Hector nodded his head. Nobody spoke. We hurried downstairs, got into cars and dashed away to the Santa Fé Station. Those parts of Los Angeles where that station lies have no beauty at this time of the evening. They are sinister, bizarre, dangerous. They are empty of all but abandoned life. At last we were there, standing rather huddled together, some dozen of us in the middle of the tracks. There was the big, dirty train, and there was Hector laying his bag with his night things behind the shabby green curtain. He stood looking at us as we crowded the corridor.
He tried to speak.
I thought he was going to say what I always said on such occasions, ‘Now go away like good children. I hate to be seen off. Leave me to myself.’ But instead of that, quite suddenly he seemed to go mad. He drove through the lot of us, actually knocking Miss Mullins back on to one of the beds. He waved his arms like a crazy man and shouted as he stumbled down the steps of the train, ‘I’m not going! I’m not going! Where are my bags? I can’t go!’ He began to run down the track. All we could do, of course, was to follow after him, and very foolish we looked. One of the English actors was desperately concerned. He caught up to Hector at last, got him by the arm, and as I came up I heard him say, ‘Look here, old man, you can’t do this. You really can’t. You must have been drinking. What I mean is, the train will be going in a minute or two.’
‘I don’t care!’ Hector cried. ‘Don’t you understand? I don’t want to go to England! It won’t be what I think it is. I’m safer here.’
The English actor turned to me. ‘Dotty,’ he said, ‘he’s gone dotty. All the excitement has been too much for him.’
‘I don’t know,’ I answered, ‘perhaps he’s right.’
We had all gathered together by that time. The porter by the train was shouting, ‘All aboard!’ and Hector was laughing like a schoolboy.
‘That’s settled!’ he cried. ‘Now come on, we’ll all go home and really enjoy ourselves.’

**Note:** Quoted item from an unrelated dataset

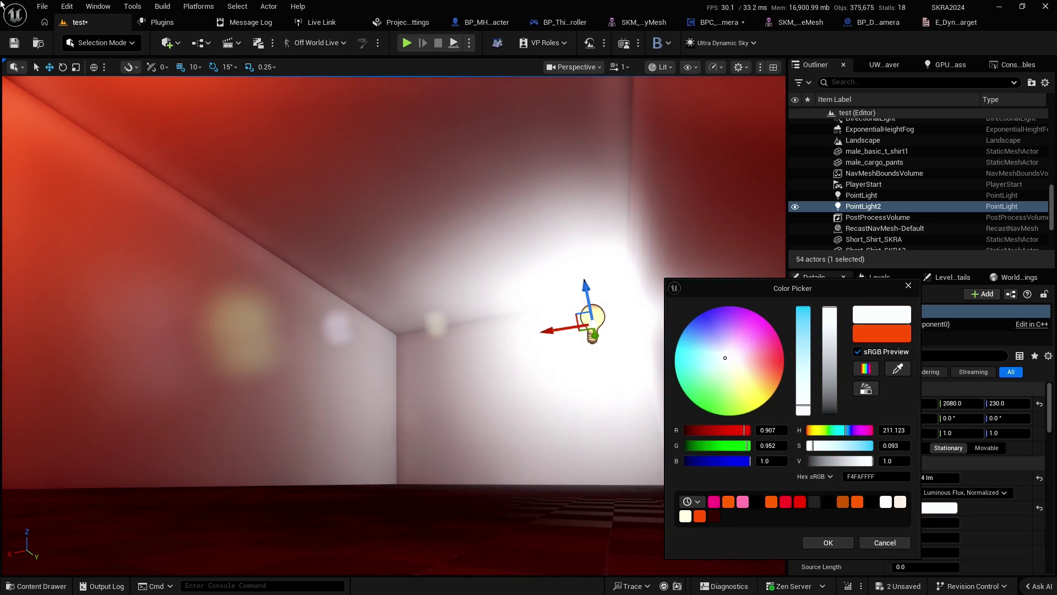
{"action": "left_click", "coordinate": [828, 543]}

It happened that I myself returned to England a week or two later. I was not in Hollywood again for over a year. And then one afternoon, looking for some friend, I pushed back the heavy door and walked on to the set. There, seated very regally in a gondola on a piece of artificial water, dressed in a brilliant seventeenth-century silver costume and smoking a pipe, was Hector, talking to some friends. I came up intending to greet him and overheard some of his conversation:
‘No place in the world like it,’ he was saying. ‘God, if I could only get a month off and see it again. For forty years I haven’t been there. You can’t imagine it. The sky changes every second and the rocks run right down into the little green fields, and there’s a hill that only takes you a half-hour to climb and you can see six lakes. But it doesn’t do talking about it. It makes me so homesick I could choke. You know how it is. You’d be the same way if you hadn’t seen your home all those years.’ He looked magnificently in front of him, seeing the mountains and the lakes and little running streams. I left him to his reverie.